======== Excerpt provided
Ill-equipped charity walkers have caused more headaches for rescuers this weekend.
Unseasonably severe weather caught out Three Peaks Challengers tackling Scafell Pike in the Lake District with 20 members of the Wasdale Mountain Rescue Team out on England’s highest fell for more than six hours helping walkers in distress.
The road in Wasdale, choked by parked vehicles of challenge participants
Picture by Wasdale MRT
Their rescue efforts were hampered by the numerous cars and minibuses clogging the country lane in Wasdale, making it difficult to get rescue vehicles into position.
The charity challenge, in which participants summit Ben Nevis, Scafell Pike and Snowdon in 24 hours, has been blamed in the past for landing mountain rescue teams (MRTs) with a financial burden they can ill afford, while raising cash for other charities. All Britain’s civilian MRTs are staffed by volunteers and rely on donations and contributions to carry out their work.
This period is the busiest time of the year for the Three Peaks Challenge with daylight hours at their longest and the weather usually kinder.
Wasdale MRT was alerted just before midnight on Saturday to a walker in his twenties who had collapsed near the summit of Scafell Pike. One of the party had become separated from the other two while trying to summon help on his mobile phone. Despite having a GPS receiver with him, he could only tell the rescue team his altitude.
Rescuers searched the area around where the walkers said they were, but it was only after nearly four hours and a widened search that the collapsed man was found on the Eskdale side of the fell. Rescuers warmed the man up in a bivvy shelter and fed him after which he was escorted off the mountain. His colleague was also found after a further search and walked down to Eskdale.
================
======== Study material
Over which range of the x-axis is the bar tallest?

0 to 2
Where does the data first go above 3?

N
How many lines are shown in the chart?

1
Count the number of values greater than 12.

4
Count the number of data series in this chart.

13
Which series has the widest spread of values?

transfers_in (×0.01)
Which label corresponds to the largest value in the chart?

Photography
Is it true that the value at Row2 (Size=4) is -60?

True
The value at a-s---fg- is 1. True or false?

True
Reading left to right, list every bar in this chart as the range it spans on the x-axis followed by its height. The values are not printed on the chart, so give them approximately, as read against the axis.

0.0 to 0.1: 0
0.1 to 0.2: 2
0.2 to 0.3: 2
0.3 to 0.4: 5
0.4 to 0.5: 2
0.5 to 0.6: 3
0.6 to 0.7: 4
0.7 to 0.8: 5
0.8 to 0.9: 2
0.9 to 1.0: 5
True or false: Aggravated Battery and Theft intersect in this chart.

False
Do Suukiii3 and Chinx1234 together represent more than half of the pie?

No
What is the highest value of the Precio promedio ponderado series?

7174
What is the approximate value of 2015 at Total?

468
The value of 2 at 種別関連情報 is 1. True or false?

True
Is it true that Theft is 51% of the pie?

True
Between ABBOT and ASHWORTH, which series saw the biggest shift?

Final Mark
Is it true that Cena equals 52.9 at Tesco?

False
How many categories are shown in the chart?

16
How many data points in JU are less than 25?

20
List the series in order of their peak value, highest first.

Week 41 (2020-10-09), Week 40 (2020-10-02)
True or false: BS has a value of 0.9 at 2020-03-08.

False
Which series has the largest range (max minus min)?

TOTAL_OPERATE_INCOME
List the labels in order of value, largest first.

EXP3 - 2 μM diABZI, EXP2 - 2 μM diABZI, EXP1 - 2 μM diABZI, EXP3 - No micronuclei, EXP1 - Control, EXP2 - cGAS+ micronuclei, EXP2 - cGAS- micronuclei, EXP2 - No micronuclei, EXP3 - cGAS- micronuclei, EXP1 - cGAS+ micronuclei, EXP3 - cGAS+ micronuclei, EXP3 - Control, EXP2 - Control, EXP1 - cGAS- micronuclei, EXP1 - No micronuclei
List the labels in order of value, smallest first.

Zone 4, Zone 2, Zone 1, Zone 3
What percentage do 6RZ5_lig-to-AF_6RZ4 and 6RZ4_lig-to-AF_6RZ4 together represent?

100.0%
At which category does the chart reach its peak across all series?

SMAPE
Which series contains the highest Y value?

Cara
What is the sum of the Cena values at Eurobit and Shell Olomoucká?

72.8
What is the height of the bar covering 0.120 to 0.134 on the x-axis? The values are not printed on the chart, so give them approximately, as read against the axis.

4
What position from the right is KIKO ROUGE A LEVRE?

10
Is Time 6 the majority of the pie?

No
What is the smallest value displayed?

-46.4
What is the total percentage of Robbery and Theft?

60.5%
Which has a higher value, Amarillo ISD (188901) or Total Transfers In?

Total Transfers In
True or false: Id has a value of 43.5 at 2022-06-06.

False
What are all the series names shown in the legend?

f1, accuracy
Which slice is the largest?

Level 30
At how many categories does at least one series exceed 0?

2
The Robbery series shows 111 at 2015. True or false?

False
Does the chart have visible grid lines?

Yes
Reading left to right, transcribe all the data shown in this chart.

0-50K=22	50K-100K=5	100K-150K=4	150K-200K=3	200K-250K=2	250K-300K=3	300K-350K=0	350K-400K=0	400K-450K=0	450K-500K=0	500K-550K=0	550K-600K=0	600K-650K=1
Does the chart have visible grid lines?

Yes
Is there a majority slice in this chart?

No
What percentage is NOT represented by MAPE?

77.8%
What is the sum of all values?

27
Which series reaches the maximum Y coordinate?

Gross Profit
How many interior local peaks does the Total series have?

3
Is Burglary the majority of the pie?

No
================
## Required action A
In the report on the Scafell Pike rescues, how many members of the Wasdale Mountain Rescue Team were out on the fell?
## Required action B
Copy word for word the part of the report on the Scafell Pike rescues that begins at the words "This period is" and ends after "team his altitude.".
Nothing in the records is needed here.

## Task result A
20 members.

## Task result B
This period is the busiest time of the year for the Three Peaks Challenge with daylight hours at their longest and the weather usually kinder.
Wasdale MRT was alerted just before midnight on Saturday to a walker in his twenties who had collapsed near the summit of Scafell Pike. One of the party had become separated from the other two while trying to summon help on his mobile phone. Despite having a GPS receiver with him, he could only tell the rescue team his altitude.